[Exercise description] Retype every line of the records below, keeping each line unchanged and in its original order.

[Stored records]
◆ ◆ ◆ ◆ ◆ ◆ ◆

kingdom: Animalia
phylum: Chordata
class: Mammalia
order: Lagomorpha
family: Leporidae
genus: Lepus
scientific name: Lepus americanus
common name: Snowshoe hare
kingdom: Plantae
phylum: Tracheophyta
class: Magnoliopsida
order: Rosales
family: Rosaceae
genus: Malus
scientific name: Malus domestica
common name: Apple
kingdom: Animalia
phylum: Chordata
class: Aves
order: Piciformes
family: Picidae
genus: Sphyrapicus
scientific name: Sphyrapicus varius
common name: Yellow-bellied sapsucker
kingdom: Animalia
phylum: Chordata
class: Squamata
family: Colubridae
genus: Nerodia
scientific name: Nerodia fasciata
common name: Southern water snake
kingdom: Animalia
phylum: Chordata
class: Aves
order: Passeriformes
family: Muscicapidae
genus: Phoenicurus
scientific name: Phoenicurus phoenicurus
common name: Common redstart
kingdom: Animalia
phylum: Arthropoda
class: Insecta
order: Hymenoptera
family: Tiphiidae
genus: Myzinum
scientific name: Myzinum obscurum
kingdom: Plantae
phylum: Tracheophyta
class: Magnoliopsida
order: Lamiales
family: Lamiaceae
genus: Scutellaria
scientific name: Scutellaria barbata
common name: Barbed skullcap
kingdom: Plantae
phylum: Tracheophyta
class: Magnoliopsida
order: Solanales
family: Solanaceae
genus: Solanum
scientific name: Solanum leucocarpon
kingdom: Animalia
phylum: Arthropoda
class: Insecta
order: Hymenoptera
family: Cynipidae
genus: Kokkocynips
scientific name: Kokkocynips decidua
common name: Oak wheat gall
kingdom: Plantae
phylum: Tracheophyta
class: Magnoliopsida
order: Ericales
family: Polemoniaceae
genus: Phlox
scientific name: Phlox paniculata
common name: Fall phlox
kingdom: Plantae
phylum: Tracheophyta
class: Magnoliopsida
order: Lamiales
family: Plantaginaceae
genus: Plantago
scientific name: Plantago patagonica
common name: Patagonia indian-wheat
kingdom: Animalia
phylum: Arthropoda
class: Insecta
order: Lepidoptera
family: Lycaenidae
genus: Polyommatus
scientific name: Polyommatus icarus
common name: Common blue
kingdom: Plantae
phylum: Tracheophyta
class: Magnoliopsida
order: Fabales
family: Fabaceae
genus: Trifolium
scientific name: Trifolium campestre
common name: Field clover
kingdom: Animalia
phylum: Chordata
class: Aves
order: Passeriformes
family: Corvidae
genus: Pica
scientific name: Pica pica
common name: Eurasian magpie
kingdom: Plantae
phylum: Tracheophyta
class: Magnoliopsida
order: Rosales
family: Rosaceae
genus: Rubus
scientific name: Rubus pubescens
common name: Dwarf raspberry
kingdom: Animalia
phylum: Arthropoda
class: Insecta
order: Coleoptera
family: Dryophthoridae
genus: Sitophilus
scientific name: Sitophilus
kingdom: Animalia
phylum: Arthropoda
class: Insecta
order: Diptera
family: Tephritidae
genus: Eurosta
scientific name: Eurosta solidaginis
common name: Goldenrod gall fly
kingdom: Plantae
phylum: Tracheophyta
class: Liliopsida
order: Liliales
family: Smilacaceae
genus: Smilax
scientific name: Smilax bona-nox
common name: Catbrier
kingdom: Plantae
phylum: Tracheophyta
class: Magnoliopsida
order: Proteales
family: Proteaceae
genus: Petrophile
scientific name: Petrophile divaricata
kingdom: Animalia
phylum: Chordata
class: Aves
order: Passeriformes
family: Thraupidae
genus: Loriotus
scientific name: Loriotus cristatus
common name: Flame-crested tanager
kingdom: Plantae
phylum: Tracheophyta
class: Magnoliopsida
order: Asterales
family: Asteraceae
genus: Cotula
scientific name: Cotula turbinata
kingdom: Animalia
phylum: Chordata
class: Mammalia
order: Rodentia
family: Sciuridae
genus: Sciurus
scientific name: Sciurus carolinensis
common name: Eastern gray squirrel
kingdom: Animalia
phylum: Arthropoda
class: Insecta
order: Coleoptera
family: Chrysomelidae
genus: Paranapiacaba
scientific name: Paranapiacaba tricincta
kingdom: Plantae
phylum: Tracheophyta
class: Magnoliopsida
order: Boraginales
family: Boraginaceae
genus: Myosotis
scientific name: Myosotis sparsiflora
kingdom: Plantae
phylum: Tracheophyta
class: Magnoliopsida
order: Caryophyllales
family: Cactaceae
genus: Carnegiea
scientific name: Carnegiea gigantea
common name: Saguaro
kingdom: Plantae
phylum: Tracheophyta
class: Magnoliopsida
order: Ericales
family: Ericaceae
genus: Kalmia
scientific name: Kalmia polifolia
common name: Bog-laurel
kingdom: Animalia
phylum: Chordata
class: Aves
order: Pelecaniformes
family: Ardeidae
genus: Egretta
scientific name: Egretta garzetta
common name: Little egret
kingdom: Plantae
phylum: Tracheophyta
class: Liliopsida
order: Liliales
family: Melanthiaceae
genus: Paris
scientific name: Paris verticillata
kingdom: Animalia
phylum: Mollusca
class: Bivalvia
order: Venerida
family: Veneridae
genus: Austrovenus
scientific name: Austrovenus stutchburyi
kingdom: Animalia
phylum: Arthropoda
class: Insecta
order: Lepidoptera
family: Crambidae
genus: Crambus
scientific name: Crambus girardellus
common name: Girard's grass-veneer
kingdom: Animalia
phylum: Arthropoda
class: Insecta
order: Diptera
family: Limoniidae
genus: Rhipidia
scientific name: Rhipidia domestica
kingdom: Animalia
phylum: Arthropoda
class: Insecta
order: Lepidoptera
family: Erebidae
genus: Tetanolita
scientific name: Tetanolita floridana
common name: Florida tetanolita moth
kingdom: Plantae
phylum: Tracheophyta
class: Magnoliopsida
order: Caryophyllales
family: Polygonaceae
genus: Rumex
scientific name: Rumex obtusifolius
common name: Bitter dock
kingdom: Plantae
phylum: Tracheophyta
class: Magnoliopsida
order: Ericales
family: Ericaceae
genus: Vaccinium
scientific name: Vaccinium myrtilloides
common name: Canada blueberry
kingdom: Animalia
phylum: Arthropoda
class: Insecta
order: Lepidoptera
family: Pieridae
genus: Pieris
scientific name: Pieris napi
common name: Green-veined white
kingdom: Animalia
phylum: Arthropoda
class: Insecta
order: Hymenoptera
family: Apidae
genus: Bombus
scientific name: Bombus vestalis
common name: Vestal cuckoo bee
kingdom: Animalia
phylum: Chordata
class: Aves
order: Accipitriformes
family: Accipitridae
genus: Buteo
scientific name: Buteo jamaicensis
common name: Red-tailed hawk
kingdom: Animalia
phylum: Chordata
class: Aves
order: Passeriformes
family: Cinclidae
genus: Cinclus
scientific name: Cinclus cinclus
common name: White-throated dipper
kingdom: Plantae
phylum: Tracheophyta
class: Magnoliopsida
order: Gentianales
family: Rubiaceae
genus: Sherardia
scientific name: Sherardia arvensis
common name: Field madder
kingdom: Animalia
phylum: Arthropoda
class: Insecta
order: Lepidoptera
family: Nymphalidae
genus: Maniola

◆ ◆ ◆ ◆ ◆ ◆ ◆

[Result of this task]
kingdom: Animalia
phylum: Chordata
class: Mammalia
order: Lagomorpha
family: Leporidae
genus: Lepus
scientific name: Lepus americanus
common name: Snowshoe hare
kingdom: Plantae
phylum: Tracheophyta
class: Magnoliopsida
order: Rosales
family: Rosaceae
genus: Malus
scientific name: Malus domestica
common name: Apple
kingdom: Animalia
phylum: Chordata
class: Aves
order: Piciformes
family: Picidae
genus: Sphyrapicus
scientific name: Sphyrapicus varius
common name: Yellow-bellied sapsucker
kingdom: Animalia
phylum: Chordata
class: Squamata
family: Colubridae
genus: Nerodia
scientific name: Nerodia fasciata
common name: Southern water snake
kingdom: Animalia
phylum: Chordata
class: Aves
order: Passeriformes
family: Muscicapidae
genus: Phoenicurus
scientific name: Phoenicurus phoenicurus
common name: Common redstart
kingdom: Animalia
phylum: Arthropoda
class: Insecta
order: Hymenoptera
family: Tiphiidae
genus: Myzinum
scientific name: Myzinum obscurum
kingdom: Plantae
phylum: Tracheophyta
class: Magnoliopsida
order: Lamiales
family: Lamiaceae
genus: Scutellaria
scientific name: Scutellaria barbata
common name: Barbed skullcap
kingdom: Plantae
phylum: Tracheophyta
class: Magnoliopsida
order: Solanales
family: Solanaceae
genus: Solanum
scientific name: Solanum leucocarpon
kingdom: Animalia
phylum: Arthropoda
class: Insecta
order: Hymenoptera
family: Cynipidae
genus: Kokkocynips
scientific name: Kokkocynips decidua
common name: Oak wheat gall
kingdom: Plantae
phylum: Tracheophyta
class: Magnoliopsida
order: Ericales
family: Polemoniaceae
genus: Phlox
scientific name: Phlox paniculata
common name: Fall phlox
kingdom: Plantae
phylum: Tracheophyta
class: Magnoliopsida
order: Lamiales
family: Plantaginaceae
genus: Plantago
scientific name: Plantago patagonica
common name: Patagonia indian-wheat
kingdom: Animalia
phylum: Arthropoda
class: Insecta
order: Lepidoptera
family: Lycaenidae
genus: Polyommatus
scientific name: Polyommatus icarus
common name: Common blue
kingdom: Plantae
phylum: Tracheophyta
class: Magnoliopsida
order: Fabales
family: Fabaceae
genus: Trifolium
scientific name: Trifolium campestre
common name: Field clover
kingdom: Animalia
phylum: Chordata
class: Aves
order: Passeriformes
family: Corvidae
genus: Pica
scientific name: Pica pica
common name: Eurasian magpie
kingdom: Plantae
phylum: Tracheophyta
class: Magnoliopsida
order: Rosales
family: Rosaceae
genus: Rubus
scientific name: Rubus pubescens
common name: Dwarf raspberry
kingdom: Animalia
phylum: Arthropoda
class: Insecta
order: Coleoptera
family: Dryophthoridae
genus: Sitophilus
scientific name: Sitophilus
kingdom: Animalia
phylum: Arthropoda
class: Insecta
order: Diptera
family: Tephritidae
genus: Eurosta
scientific name: Eurosta solidaginis
common name: Goldenrod gall fly
kingdom: Plantae
phylum: Tracheophyta
class: Liliopsida
order: Liliales
family: Smilacaceae
genus: Smilax
scientific name: Smilax bona-nox
common name: Catbrier
kingdom: Plantae
phylum: Tracheophyta
class: Magnoliopsida
order: Proteales
family: Proteaceae
genus: Petrophile
scientific name: Petrophile divaricata
kingdom: Animalia
phylum: Chordata
class: Aves
order: Passeriformes
family: Thraupidae
genus: Loriotus
scientific name: Loriotus cristatus
common name: Flame-crested tanager
kingdom: Plantae
phylum: Tracheophyta
class: Magnoliopsida
order: Asterales
family: Asteraceae
genus: Cotula
scientific name: Cotula turbinata
kingdom: Animalia
phylum: Chordata
class: Mammalia
order: Rodentia
family: Sciuridae
genus: Sciurus
scientific name: Sciurus carolinensis
common name: Eastern gray squirrel
kingdom: Animalia
phylum: Arthropoda
class: Insecta
order: Coleoptera
family: Chrysomelidae
genus: Paranapiacaba
scientific name: Paranapiacaba tricincta
kingdom: Plantae
phylum: Tracheophyta
class: Magnoliopsida
order: Boraginales
family: Boraginaceae
genus: Myosotis
scientific name: Myosotis sparsiflora
kingdom: Plantae
phylum: Tracheophyta
class: Magnoliopsida
order: Caryophyllales
family: Cactaceae
genus: Carnegiea
scientific name: Carnegiea gigantea
common name: Saguaro
kingdom: Plantae
phylum: Tracheophyta
class: Magnoliopsida
order: Ericales
family: Ericaceae
genus: Kalmia
scientific name: Kalmia polifolia
common name: Bog-laurel
kingdom: Animalia
phylum: Chordata
class: Aves
order: Pelecaniformes
family: Ardeidae
genus: Egretta
scientific name: Egretta garzetta
common name: Little egret
kingdom: Plantae
phylum: Tracheophyta
class: Liliopsida
order: Liliales
family: Melanthiaceae
genus: Paris
scientific name: Paris verticillata
kingdom: Animalia
phylum: Mollusca
class: Bivalvia
order: Venerida
family: Veneridae
genus: Austrovenus
scientific name: Austrovenus stutchburyi
kingdom: Animalia
phylum: Arthropoda
class: Insecta
order: Lepidoptera
family: Crambidae
genus: Crambus
scientific name: Crambus girardellus
common name: Girard's grass-veneer
kingdom: Animalia
phylum: Arthropoda
class: Insecta
order: Diptera
family: Limoniidae
genus: Rhipidia
scientific name: Rhipidia domestica
kingdom: Animalia
phylum: Arthropoda
class: Insecta
order: Lepidoptera
family: Erebidae
genus: Tetanolita
scientific name: Tetanolita floridana
common name: Florida tetanolita moth
kingdom: Plantae
phylum: Tracheophyta
class: Magnoliopsida
order: Caryophyllales
family: Polygonaceae
genus: Rumex
scientific name: Rumex obtusifolius
common name: Bitter dock
kingdom: Plantae
phylum: Tracheophyta
class: Magnoliopsida
order: Ericales
family: Ericaceae
genus: Vaccinium
scientific name: Vaccinium myrtilloides
common name: Canada blueberry
kingdom: Animalia
phylum: Arthropoda
class: Insecta
order: Lepidoptera
family: Pieridae
genus: Pieris
scientific name: Pieris napi
common name: Green-veined white
kingdom: Animalia
phylum: Arthropoda
class: Insecta
order: Hymenoptera
family: Apidae
genus: Bombus
scientific name: Bombus vestalis
common name: Vestal cuckoo bee
kingdom: Animalia
phylum: Chordata
class: Aves
order: Accipitriformes
family: Accipitridae
genus: Buteo
scientific name: Buteo jamaicensis
common name: Red-tailed hawk
kingdom: Animalia
phylum: Chordata
class: Aves
order: Passeriformes
family: Cinclidae
genus: Cinclus
scientific name: Cinclus cinclus
common name: White-throated dipper
kingdom: Plantae
phylum: Tracheophyta
class: Magnoliopsida
order: Gentianales
family: Rubiaceae
genus: Sherardia
scientific name: Sherardia arvensis
common name: Field madder
kingdom: Animalia
phylum: Arthropoda
class: Insecta
order: Lepidoptera
family: Nymphalidae
genus: Maniola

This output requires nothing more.